Upcoming Webinar
Silent Witness: Lutyens’s Memorials & Cemeteries within the Battlefields of the Western Front.
Date: Thursday, November 21st 12:00PM EST
(9:00 AM PST, 10:00 AM MST, 11:00 CST, 5:00 PM GMT)
hosts: Marcos Lutyens and Robin Prater
panelists: Jon Gedling and Lynelle Howson
Upcoming Event
Edwin Lutyens and Gertrude Jekyll at Munstead Wood
Location: The Madoo Conservancy, 618 Sagg Main Street, Sagaponack, New York 11962
Dates: Sunday, October 27 | 12:00 noon, reception to follow
Tickets $35.00
We are delighted to host a conversation with Sir Edwin Lutyens’s granddaughter Candia Lutyens and Judith Prause, both Board Directors of the Lutyens Trust America, moderated by Alejandro Saralegui, Director of the Madoo Conservancy, on the intersection of landscape and architecture at Munstead Wood, the home of Gertrude Jekyll (1843-1932). The Grade I listed Munstead Wood in Godalming, Surrey, was designed by a young Edwin Lutyens and constructed from bargate stone and other local materials. Miss Jekyll incorporated many of her own ideas into the design, all of which add to its charm. It was completed in 1897. The garden—also Grade I listed—was created on heath land, some thirteen years before the house was built, during which time Miss Jekyll lived next door in The Hut. Munstead Wood was acquired by Britain’s National Trust in 2023. A brief film, “Munstead Wood 1896: A House for Miss Gertrude Jekyll” will be shown as well.
Upcoming Conference
Sir Edwin Lutyens: the ‘High Game’
Dates: November: Friday 15 – Sunday 17, 2024
Lodging: Downing College, Cambridge
The year 2024 marks the 80th anniversary of the death of Sir Edwin Lutyens – and coincidentally the 40th anniversary of the founding of the Lutyens Trust, which promotes the preservation of and research into the work of Lutyens. Knighted in 1918, recipient of the RIBA Gold Medals in 1921 and of the AIA in 1925, Lutyens has been regarded by some architectural historians as Britain’s greatest 20th-century architect. His design for the Cenotaph in Whitehall encapsulates with extraordinary dignity the national sentiment of sacrifice in the cause of freedom that still surrounds the two World Wars and his Viceroy’s House (now the Rashtrapati Bhavan) in New Delhi is a universally acknowledged architectural masterpiece. Lutyens’s death and the interment of his ashes in St Paul’s Cathedral in London in 1944 was quickly followed by publication of the three large volumes forming the Lutyens Memorial and a canonising biography by Country Life’s Christopher Hussey. Eighty years on, his overall standing is not so clear. Lutyens’s early, Arts and Crafts-inspired houses have continued to gather admirers, but his shift to classicism in his later designs – the ‘High Game’ as he called it – has left his architectural legacy less obvious.
What We Do
The Lutyens Trust America is an organization formed to promote the appreciation and knowledge of the work of the British architect, Sir Edwin Lutyens OM (1869-1944). Considered one of the most remarkable architects in British history, Sir Edwin Lutyens left behind a rare architectural legacy that included a rich variety of form and style. Among his over 800 commissions, Lutyens designed many beautiful country houses, public buildings, bridges, and war memorials in Britain. His prolific work abroad includes designs such as Rashtrapati Bhavan in New Delhi, Thiepval Arch on the Somme in France, and the British Embassy in Washington, D.C., as well as many other distinguished buildings.

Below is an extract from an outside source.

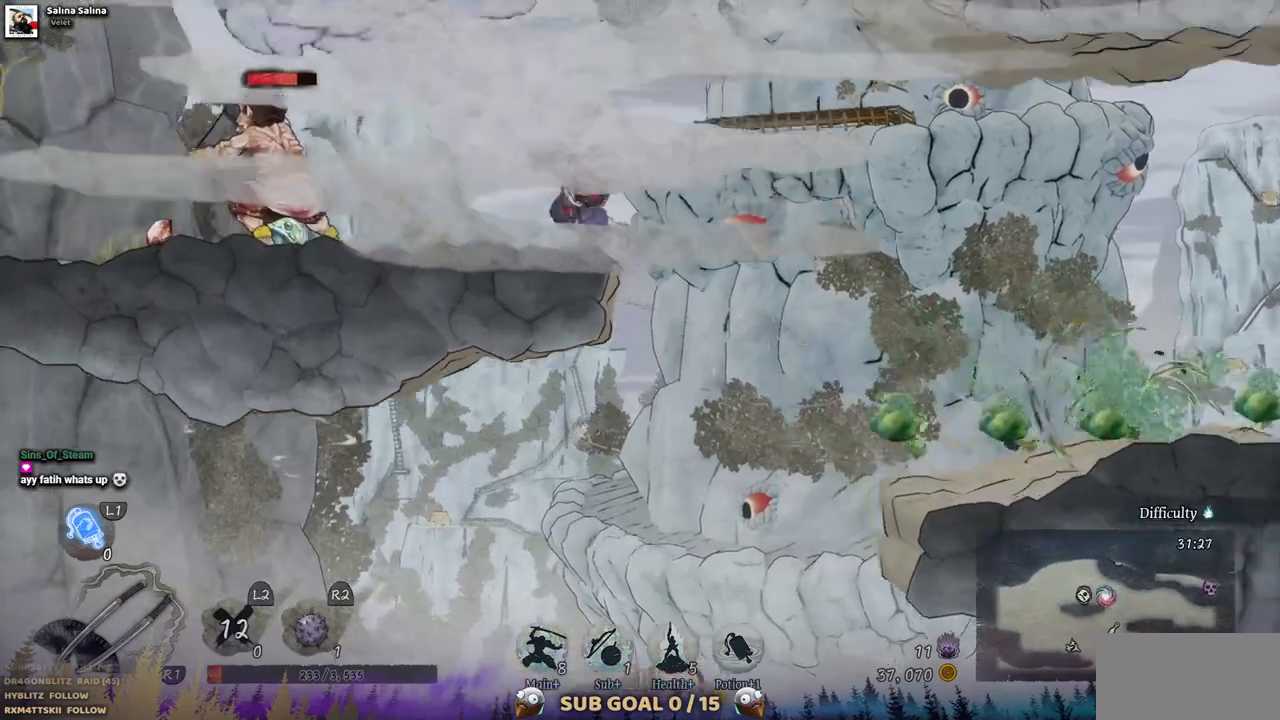
{"dt_ms": 500, "buttons": [], "left_stick": "center", "right_stick": "center", "events": [[167, "DPAD_LEFT", "up"]]}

The wit and finesse of Lutyens’s architecture continues to be a source of inspiration and delight to architects and those interested in architecture, making his built work, memorials, drawings, and letters worthy of preservation and study, not just in Britain but also in the United States. As an educational organization, The Lutyens Trust America focuses on enhancing appreciation of, and on providing opportunities for the study and conservation of Sir Edwin Lutyens’s work. Events for The Lutyens Trust America will include tours of Lutyens-related sites, lectures, and the support of ongoing preservation efforts related to Lutyens’s legacy of architectural design. One of our aims is to inspire new generations of architects and designers to revisit Lutyens’s work as an inspiration for their own creative paths.